TASK DETAILS: From the contract excerpt below, list each capacity in which Park's acts or omissions are covered by the indemnification clause.

PROVIDED TEXT:
>> start
10. | INDEMNIFICATION |
The Company shall indemnify and hold Park harmless to the fullest extent permitted by law from and against any and all claims, losses, liabilities, damages and expenses including, but not limited to, reasonable attorneys’ fees incurred by, imposed upon or asserted against Park as a result of or arising out of any acts or omission by Park in his capacity as an officer, director, employee or consultant of the Company.
11. | GOVERNING LAW; ARBITRATION |
This Agreement shall be deemed a contract made under, and for all purposes shall be construed in accordance with, the internal laws of the State of New York, without giving effect to its conflict of law provisions. Except as set forth below, any controversy or claim arising out of or relating to this Agreement, or the breach thereof, shall be resolved by arbitration in accordance with the rules of the American Arbitration Association (the “AAA”) then pertaining in the City of New York, New York, by a single arbitrator to be mutual agreed upon by the parties or, if they are unable to so agree, by an arbitrator selected by the AAA. The parties shall be entitled to a minimal level of discovery as determined by the arbitrator. The arbitrator shall be empowered to award attorney’s fees and costs if he or she deems such award appropriate. Judgment upon any award rendered by the arbitrator may be entered in any court having jurisdiction thereof. Nothing contained in this paragraph 11 or the remainder of this Agreement shall be construed so as to deny the Company the right and power to seek and obtain injunctive relief in a court of equity for any breach or threatened breach by Park of the covenants contained in paragraphs 6 and 8 of this Agreement.
>> end
SUPPLIED MATERIAL:
>> start
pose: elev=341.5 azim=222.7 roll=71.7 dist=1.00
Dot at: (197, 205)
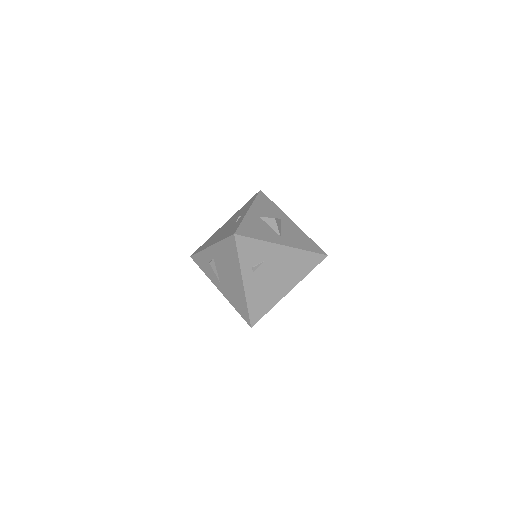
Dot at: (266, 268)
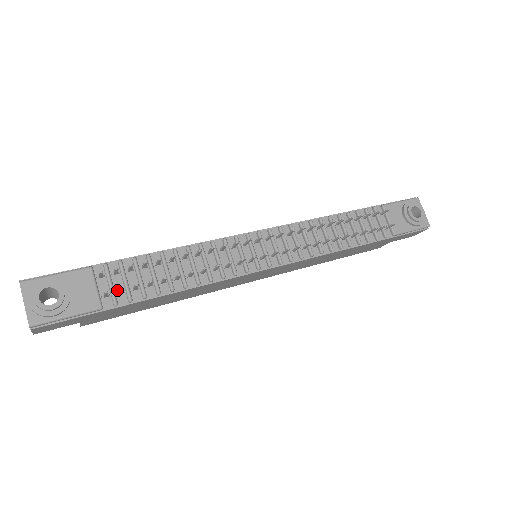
>> end
FULL ANSWER: Officer, director, employee, consultant